Greetings! I have four kids whom I have been training on leashes. The little bucklings (now wethers) are really catching on quickly to commands, but the doelings aren't that interested in the training. The boys are now running in tandem with one another, on a leash that I have fashioned into a two goat lead. I would like to train my goats to pull a cart. My goal is to have them pull folks, in parades, at kid's birthday parties, etc. Can anyone give me advice on where to find halters, and driving equipment? Should I buy some books on this topic? 
Thank you for your input!


----------



## Damfino

Best halters ever: http://www.soprisgoats.com/goatx.html

They have rings on the side of the noseband, which not only keeps the halter from twisting around weird on tighter adjustments, but it gives you a place to hook your reins.


----------



## navababy

*How hard is it to train goats to pull a cart?*

Thank you for your response! I checked out the recommended company, and signed up for their email alerts. My boys are really getting into the training aspect of life! They are so eager to please me!
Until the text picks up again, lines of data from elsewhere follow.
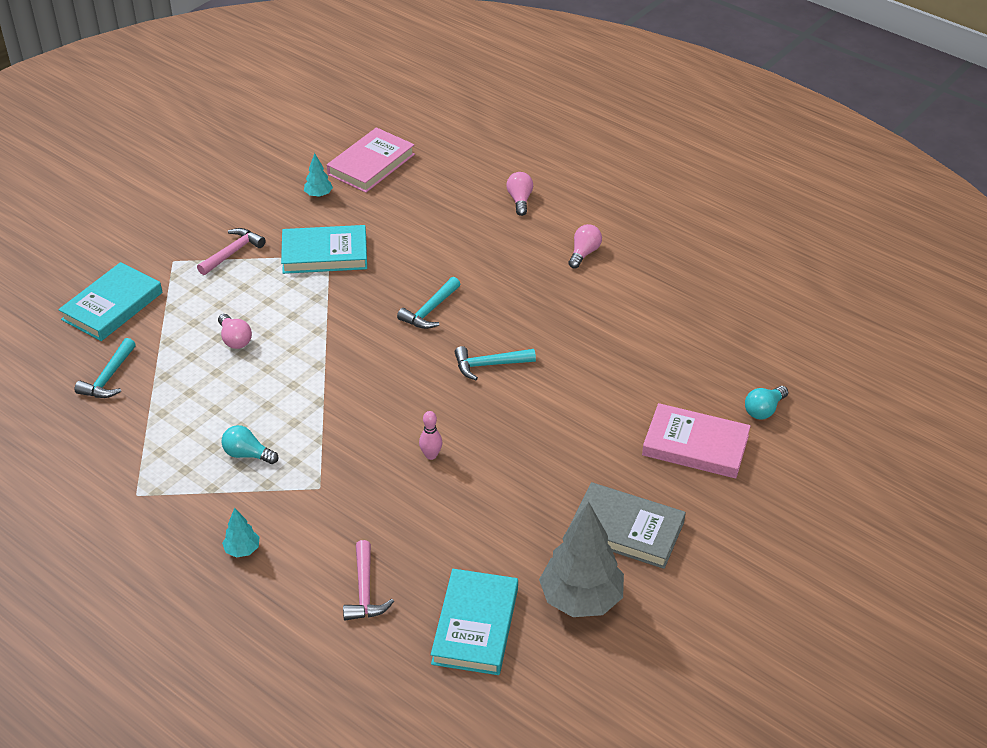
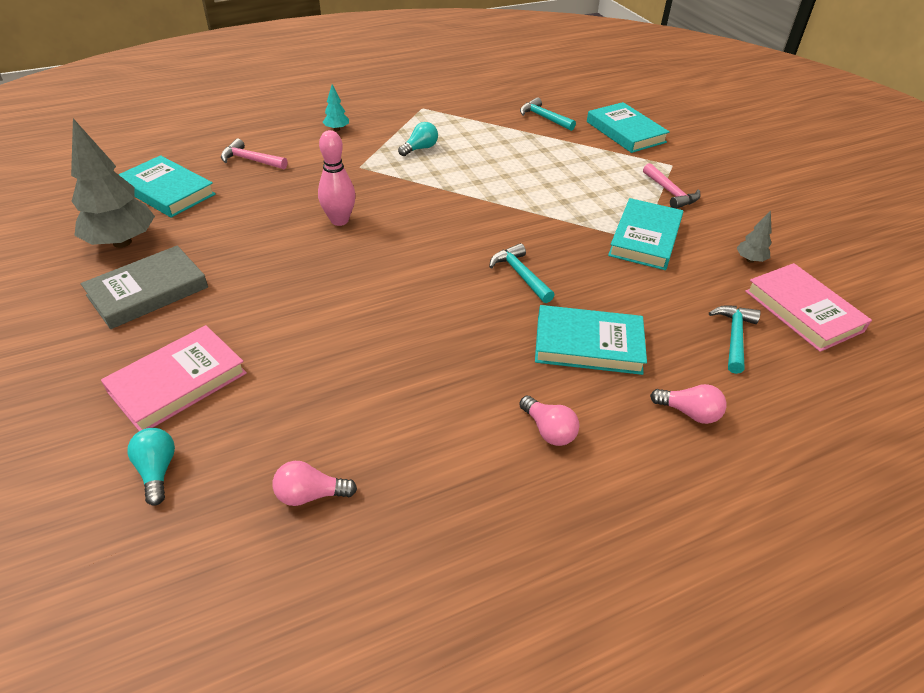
camera: 115 degrees right, 0 degrees up
(235, 339) = (551, 170): pink light bulb -> pink light bulb (310, 494)
(318, 195) = (750, 260): turquoise tree -> grey tree
(431, 455) = (339, 220): pink bowling pin -> pink bowling pin, size x1.72
(488, 255) = (588, 344): none -> turquoise book
(489, 365) = (416, 285): turquoise hammer -> turquoise hammer (734, 337)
One of my doelings is very standoffish, and the other one just wants to sit in my lap. I will keep working with them, but I don't see getting too far with the girls. Again, Thank you for your suggestion!
Cindy


----------



## sanhestar

fibromom said:


> :laugh::laugh: Wow, need to wait another 2-4 years then, if I want to use the twins to pull. (I want a cart that will hold husband and me.) How do I know when their growth plates are closed? :cart:


Growth plates are closed when they stop growing. Depending on individual goat, lines and upbringing this can take up to six years (if diet is very poor or the goat was ill or very worm-infested).

Asking two goats to pull two adults is too much in my opinion. Again, this depends on many outside factors:

size of the goats, weight of the cart, size and width on the wheels (larger, narrower wheels offer less resistance), type of ground (harder, smoother ground = less resistance), type of terrain (flat or mountains/hills).

Rule of thumb is

any animal can pull its own weight (this then includes weight of cart AND passengers) up a hill/mountain resp. through deep, heavy ground and up to twice its weight on even, flat, smooth ground.

Your buck will not only be a "little" larger than your doe but will grow to 1/3 more of her height/weight


----------



## JonesFamilyFarm

i found folks on etsy.com that make and sell harnesses for goats. we bought one from I.Belles that we are quite pleased with!


----------